Makhluk besar itu menggeram rendah, kemudian mengayunkan lengan besarnya ke arah Dito. Dito berhasil menghindar pada saat terakhir, tetapi ayunan makhluk itu menghantam dinding gua, menghancurkan batu-batu yang terlempar ke segala arah.

“Dito!” Rina menjerit, wajahnya pucat.

“Aku baik-baik saja!” Dito berteriak, meski jelas terlihat ia mulai kelelahan setelah serangan gagal itu.

Maya menatap bola kristal di tangan Alex, lalu beralih menatap ukiran-ukiran di dinding gua yang bercahaya samar. “Ada sesuatu di sini. Kristal itu bereaksi dengan ukiran ini… kita harus mencoba menyelaraskannya.”

“Apa maksudmu?” Alex bertanya sambil tetap mengawasi makhluk besar itu yang sedang fokus ke Dito.

“Letakkan kristal di salah satu ukiran itu! Aku pikir ini bukan sekadar hiasan, ini kunci!” Maya menunjuk ukiran berbentuk lingkaran dengan simbol-simbol kuno yang berputar di sekitarnya.

Tanpa berpikir panjang, Alex berlari ke arah dinding, bola kristal masih di genggamannya. Sementara itu, Dito terus berusaha mengalihkan perhatian makhluk besar itu, menghindari setiap pukulan yang diarahkan kepadanya dengan kecepatan yang mengagumkan.

“Cepat, Alex!” teriak Dito, suara napasnya mulai terengah-engah.

Alex mendekati ukiran tersebut dan meletakkan bola kristal di tengah lingkaran. Tiba-tiba, bola itu menyala dengan terang, memancarkan cahaya biru yang menyebar ke seluruh ruangan. Simbol-simbol di dinding mulai bersinar, berputar perlahan di sekitar bola kristal.

Makhluk besar itu berhenti bergerak, matanya yang merah menyala tampak berkedip, seolah terganggu oleh cahaya dari bola kristal. Ia menggeram keras, tapi tubuhnya mulai terlihat kaku, seakan-akan ia sedang ditahan oleh kekuatan yang tidak terlihat.

“Maya, itu berhasil!” Alex berseru, matanya penuh harapan.

“Tapi kita belum selesai! Cahaya itu menahannya sementara, tapi aku tidak tahu berapa lama!” Maya berteriak kembali. “Kita harus temukan cara untuk menghentikannya sepenuhnya.”

Namun, sebelum mereka bisa melakukan apa pun, dinding di belakang mereka mulai bergeser perlahan, terbuka sedikit demi sedikit, memperlihatkan lorong lain yang tersembunyi di baliknya. Lorong itu tampak gelap dan lebih dalam, seolah mengundang mereka untuk masuk.

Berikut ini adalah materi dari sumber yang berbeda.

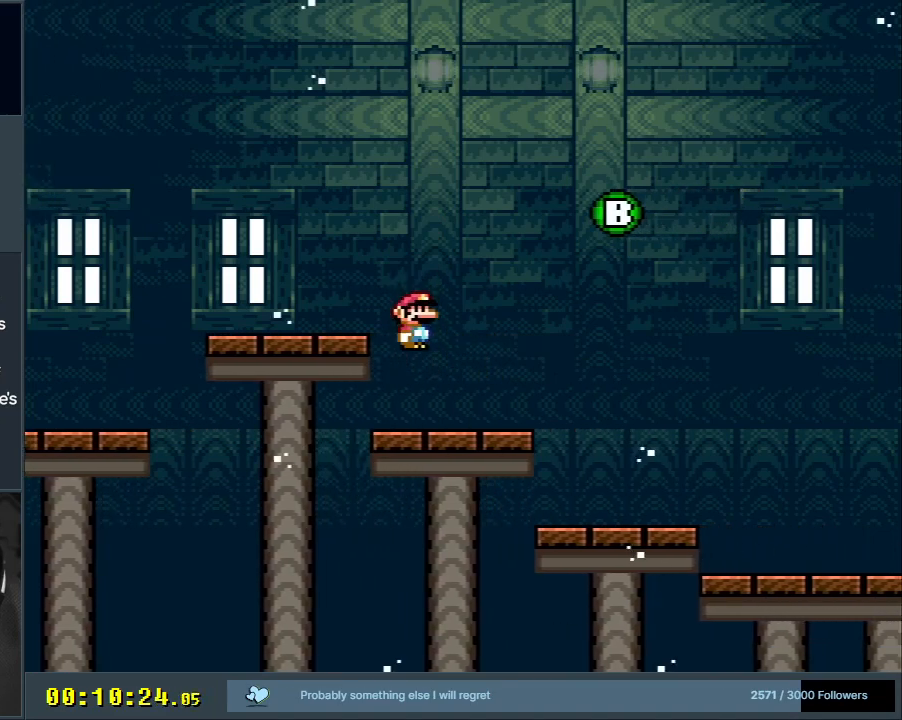
{"buttons": ["B", "X", "Y"], "events": [[117, "B", "down"], [150, "DPAD_RIGHT", "up"], [450, "X", "down"]]}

“Ayo, ini kesempatan kita!” Dito berseru, mulai berlari ke arah pintu yang terbuka. “Kita harus pergi sebelum dia bebas!”

Mereka semua berlari menuju lorong tersebut, meninggalkan makhluk besar yang masih terjebak di bawah pengaruh bola kristal. Tepat saat mereka memasuki lorong, suara gemuruh lain terdengar, seolah-olah gua itu merespons kekuatan yang baru saja diaktifkan.

Rina menoleh ke belakang sesaat, melihat sosok besar itu yang masih berjuang melawan kekuatan kristal. “Apa itu benar-benar akan menahannya?”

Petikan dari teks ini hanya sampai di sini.